Can ‘Data Gravity’ pose a hindrance to Cloud Computing?
According to the International Data Corporation (IDC), worldwide data creation is set to hit an enormous 163 zettabytes annually by 2025 — almost ten times the data produced in 2017. With the growing dependence of AI and Machine Learning applications on these massive datasets, the challenges posed by ‘Data Gravity’ could cause a major roadblock to Cloud Computing in the future.
Where there is Data, there is Gravity
Of the various changes brought about by the COVID-19 pandemic, the majority adoption of cloud computing is one of central importance. Formally, cloud computing refers to the on-demand availability of computing resources — especially power and data storage — without any direct active management by its users. Its easy accessibility, reliability and cost-effectiveness make it a rather sustainable option for the future, as long as challenges like security and connectivity discrepancies are met head-on.
In fact, tech conglomerate VentureBeat even writes: “In (an) oft-used analogy, if comput(ing) infrastructure is the machinery of today’s world, then data is the oil — meaning infrastructure is not productive without it. It does not make sense for applications and services to run where they do not have quick and easy access to data, which is why data exerts such a gravitational pull on them (i.e. Data Gravity). When services and applications are closer to the data they need, users experience lower latency and applications experience higher throughput, leading to more useful and reliable applications.”
Beating Gravity
‘Data Gravity’, a term first coined in a blog post dating back to 2010 by the then Vice President of software giant GE Digital, Dave McCrory, finds its major challenge pertaining to vendor lock-ins. With much data being amassed at specific locations, a greater number of apps and services start relying on the data at that location, thereby making it increasingly difficult (and expensive) to move the data from one vendor to another location, when needed. This thus inhibits multi-cloud or hybrid-cloud strategies for organisations, i.e. strategies that provide businesses with increased flexibility by transferring workloads between various cloud solutions (both public and private) as costs and needs fluctuate.

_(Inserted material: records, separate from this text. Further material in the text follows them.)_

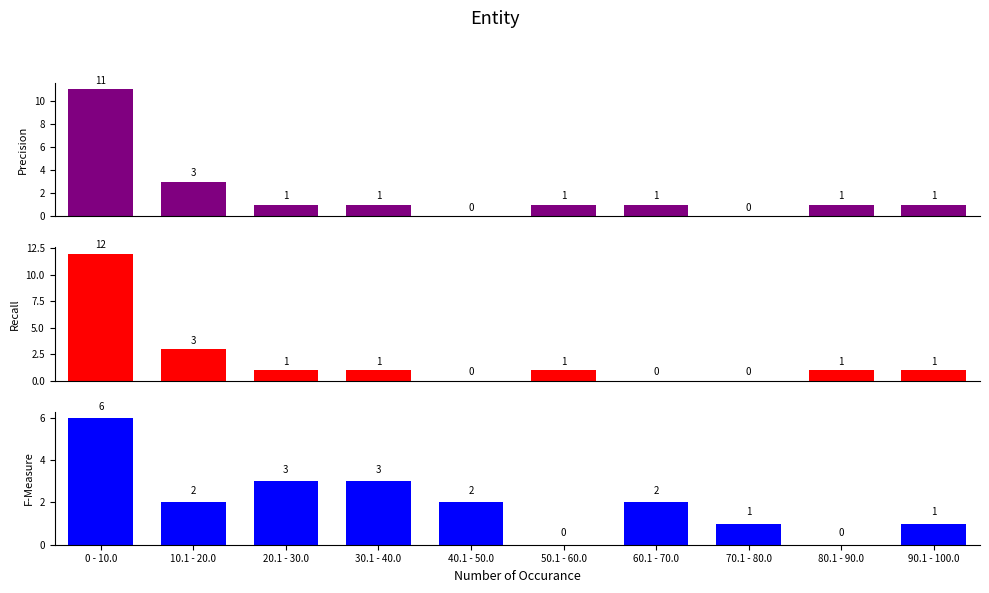

Rank the series by their maximum value, from highest to lowest.

Recall, Precision, F-Measure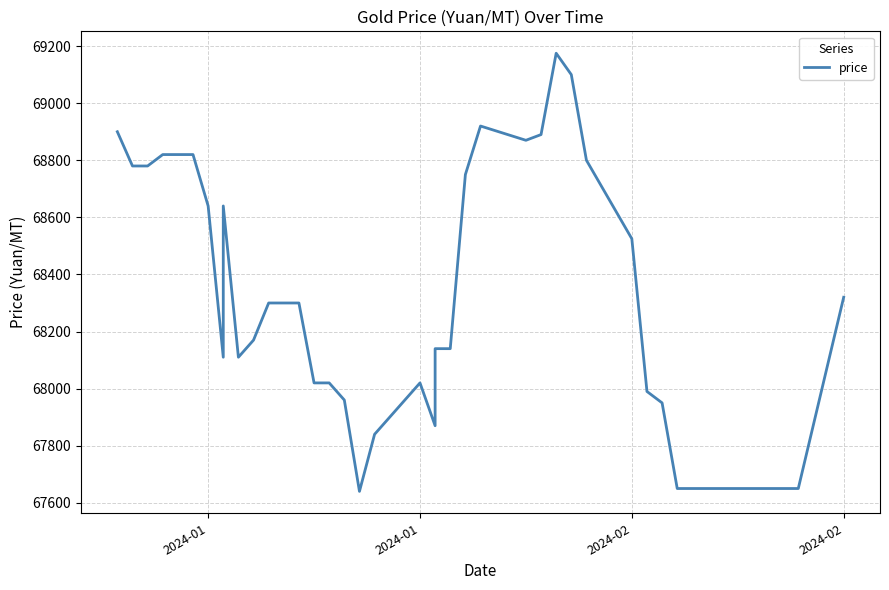

How many points are lower than both their immediate neighbors (excluding endpoints)?

5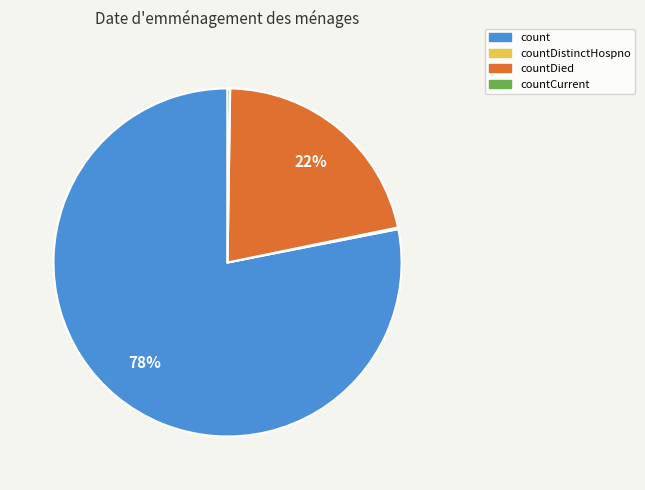

Which category has the biggest portion of the pie?

count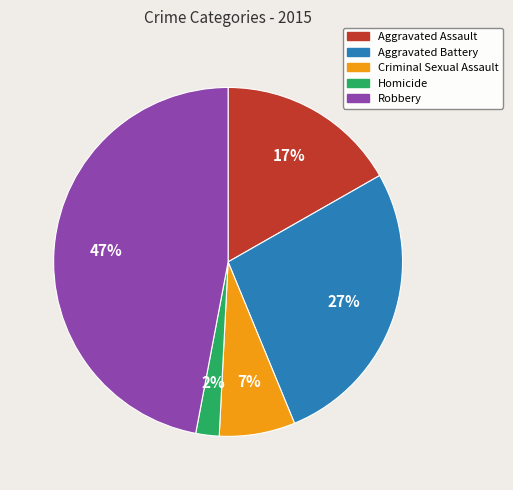

Is Aggravated Battery the majority of the pie?

No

Consider an example of a smart cities application such as license plate recognition for border control. Once a license plate has been scanned, apps must produce immediate real-time responses to fit within time constraints, i.e. the latency budget. If the latency for analysis far exceeds the latency budget, the data becomes meaningless (and someone driving a stolen vehicle can simply disappear into another country, for example). Hence, the locations where the data is produced and where it is analysed must remain in close proximity to ensure reduced latency. A great challenge, in this regard, lies also in managing data sovereignty laws which regulate where and how data is transferred across jurisdictional boundaries.
It is thus going to be a major challenge that the data architects and data engineers of the future will have to combat. According to VentureBeat, “with a hybrid cloud infrastructure, organizations can spread out apps and services to where their data is, to be closer to where they need it, addressing any latency problems and data sovereignty requirements.” The key to dealing with these challenges will be to use a common operating platform — such as a mix of Azure, Google Cloud and AWS — to ensure portability of apps and services. With a common operating system, architects can write applications once, and engineer them according to location and necessity to reduce latency and data sovereignty issues.